- [TASK BRIEF]: From the essay about complimenting weight loss, list the possible reasons it gives for why someone might lose weight without trying to.

- [PROVIDED PASSAGE]:
⟨

Part of my recent health journey includes a little bit of illness-induced weight loss.  Some of it is explained by the fact that the pain and the pain killers made me not want to eat, and part of it as a result of some anemia that I’m facing.  Which has led a few nice, and well-intentioned people to remark and then ask, “You look great!  Have you lost weight?  How did you lose in?”  Now I know that they are trying to be kind, but it’s honestly kind of hard to keep the sarcastimonster in check.  Because the sarcastimonster wants to shout, “I do not look great, I look terrible.  I am a little thinner because I’m in excruciating pain and because my body is not processing food properly right now.  But thanks for the compliment.  If you’d like to try out my ‘Excruciating Pain Weight Loss Program’ (patent pending) I can arrange it for you.  Just come a LEETLE bit closer while I grab this hammer.”

Yup, the sarcastibeast gets a little, um, TESTY when I don’t feel so well.  But the sarcastibeast is right about one thing.  It’s always risky complementing somebody on their weight loss.  First of all, “You look great.” coupled with “Have you lost weight?” implies that before the person lost the weight, they didn’t look as great.  In fact, you’re saying before they probably didn’t look great at all.  Which is decidedly not cool.  Secondly, unless the person you’re talking to has been talking ad nauseum about their latest weight loss program you never know why they are losing weight.  If they have lost weight through deliberate weight loss, they are most likely going to gain that weight back again in the future.  And you just told them that the weight loss made them look great.  If they haven’t lost weight through deliberate means, they may have started smoking again or they may be grieving or they may have cancer.  And you’ve just told them that when they get better, they won’t look as great.  And their weight loss may not have been healthy at all.  I got a lot of compliments the last time I went through a major crazy weight loss program.  I was living on less than 1,000 calories a day.  My bowels no longer moved and my hair was falling out.  My menstrual cycle had stopped completely.  I was cold all the time.  I was very sick, and truth be told, I didn’t look that well at all.  Yet people complemented me all the time about how healthy I looked.

Complimenting somebody on weight loss may cause somebody who is already coping with something that is kinda a big deal to have to cope with something else.  They make come to see their illness-induced weight loss as a silver lining.  Think I’m kidding?  Joan Lunden has been battling a particularly aggressive form of cancer.  She even appeared, bald and smiling, on the cover of Time magazine.  (I’ll bet nobody said to her, “You look great!  Have you lost hair?”)  Last week, during a wonderful interview on the Today show about the challenges and lessons she’s experienced while coping with cancer, Joan started talking about the hidden “benefits” of cancer.  She mentioned how contemplating your own mortality tends to focus your life and help you see what’s important.  And then she leaned over to Hoda (who also has battled cancer) and smiled knowingly as she mentioned that since she started battling with cancer, she’s lost weight.  (Wink, wink, nudge, nudge.)  This reminds me of a friend of mine who admitted she has a whole closet full of clothes that don’t fit her.  She bought a whole bunch of clothes when she lost weight during chemotherapy.  And now that she’s well again, those clothes don’t fit.  But she doesn’t give those clothes away, because when she was wearing those clothes, during chemotherapy, people said, “You look great!  Have you lost weight?”  Which leads me to another point.

⟩

- [DATA]:
⟨

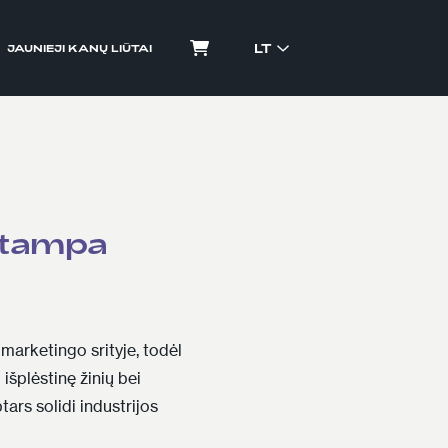
LT
JAUNIEJI KANŲ LIŪTAI
 tampa
r marketingo srityje, todėl
 išplėstinę žinių bei
ars solidi industrijos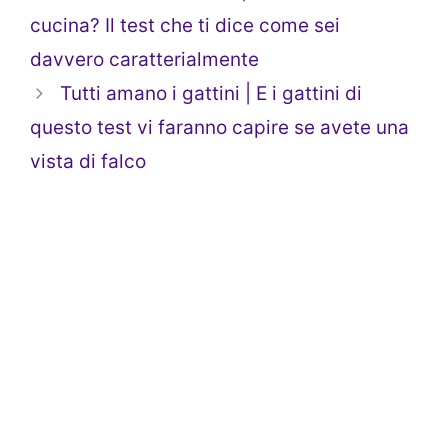
cucina? Il test che ti dice come sei
davvero caratterialmente
Tutti amano i gattini | E i gattini di
questo test vi faranno capire se avete una
vista di falco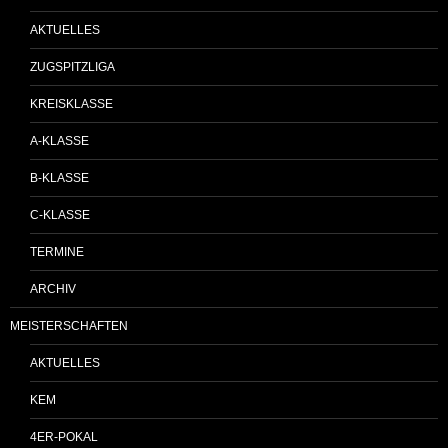
AKTUELLES
ZUGSPITZLIGA
KREISKLASSE
A-KLASSE
B-KLASSE
C-KLASSE
TERMINE
ARCHIV
MEISTERSCHAFTEN
AKTUELLES
KEM
4ER-POKAL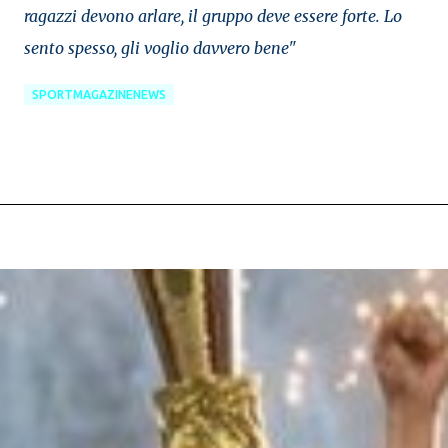
ragazzi devono arlare, il gruppo deve essere forte. Lo
sento spesso, gli voglio davvero bene"
SPORTMAGAZINENEWS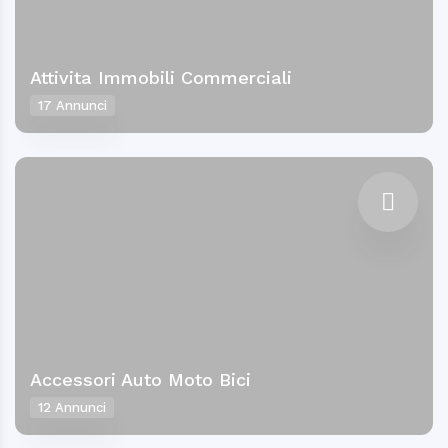
Attivita Immobili Commerciali
17 Annunci
Accessori Auto Moto Bici
12 Annunci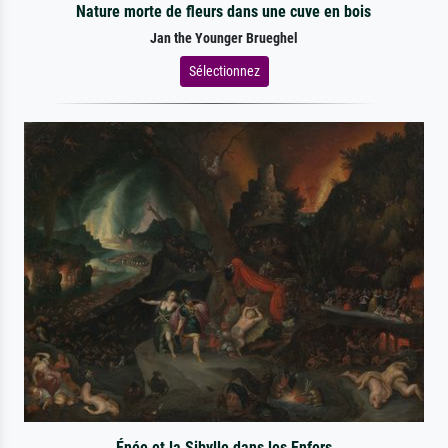
Nature morte de fleurs dans une cuve en bois
Jan the Younger Brueghel
Sélectionnez
Énée et la Sibylle dans les Enfers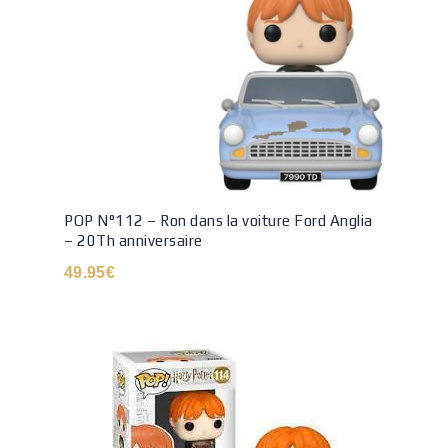
POP N°112 – Ron dans la voiture Ford Anglia
– 20Th anniversaire
49.95
€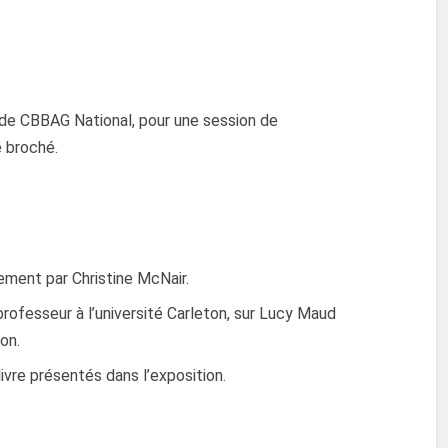
 de CBBAG National, pour une session de
e broché.
ement par Christine McNair.
rofesseur à l’université Carleton, sur Lucy Maud
on.
livre présentés dans l’exposition.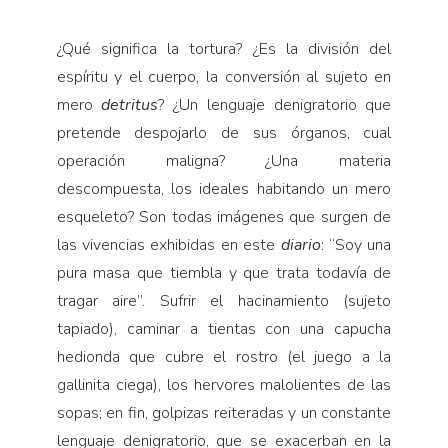
¿Qué significa la tortura? ¿Es la división del
espíritu y el cuerpo, la conversión al sujeto en
mero
detritus
? ¿Un lenguaje denigratorio que
pretende despojarlo de sus órganos, cual
operación maligna? ¿Una materia
descompuesta, los ideales habitando un mero
esqueleto? Son todas imágenes que surgen de
las vivencias exhibidas en este
diario
: “Soy una
pura masa que tiembla y que trata todavía de
tragar aire”. Sufrir el hacinamiento (sujeto
tapiado), caminar a tientas con una capucha
hedionda que cubre el rostro (el juego a la
gallinita ciega), los hervores malolientes de las
sopas; en fin, golpizas reiteradas y un constante
lenguaje denigratorio, que se exacerban en la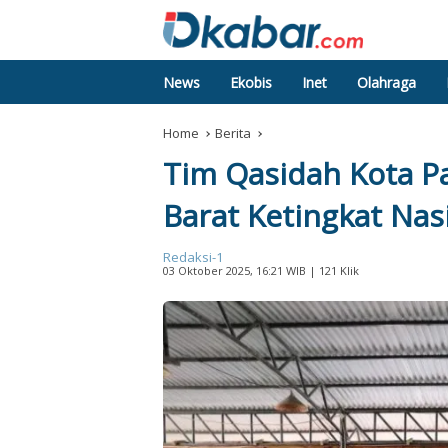
News
Ekobis
Inet
Olahraga
Home
Berita
Tim Qasidah Kota P
Barat Ketingkat Nas
Redaksi-1
03 Oktober 2025, 16:21 WIB
| 121 Klik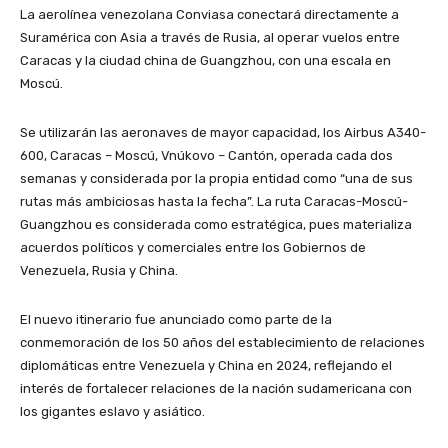
La aerolínea venezolana Conviasa conectará directamente a
Suramérica con Asia a través de Rusia, al operar vuelos entre
Caracas y la ciudad china de Guangzhou, con una escala en
Moscú.
Se utilizarán las aeronaves de mayor capacidad, los Airbus A340-
600, Caracas – Moscú, Vnúkovo – Cantón, operada cada dos
semanas y considerada por la propia entidad como “una de sus
rutas más ambiciosas hasta la fecha”. La ruta Caracas-Moscú-
Guangzhou es considerada como estratégica, pues materializa
acuerdos políticos y comerciales entre los Gobiernos de
Venezuela, Rusia y China.
El nuevo itinerario fue anunciado como parte de la
conmemoración de los 50 años del establecimiento de relaciones
diplomáticas entre Venezuela y China en 2024, reflejando el
interés de fortalecer relaciones de la nación sudamericana con
los gigantes eslavo y asiático.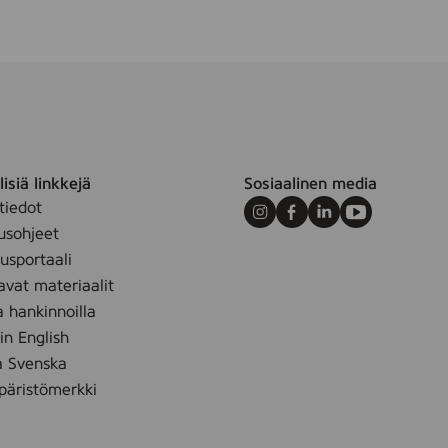
isiä linkkejä
Sosiaalinen media
m
tiedot
Instagram
Facebook
LinkedIn
Youtube
usohjeet
sportaali
avat materiaalit
a hankinnoilla
 in English
å Svenska
äristömerkki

⟩

- [COMPLETED EXERCISE]:
- They may have started smoking again.
- They may be grieving.
- They may have cancer.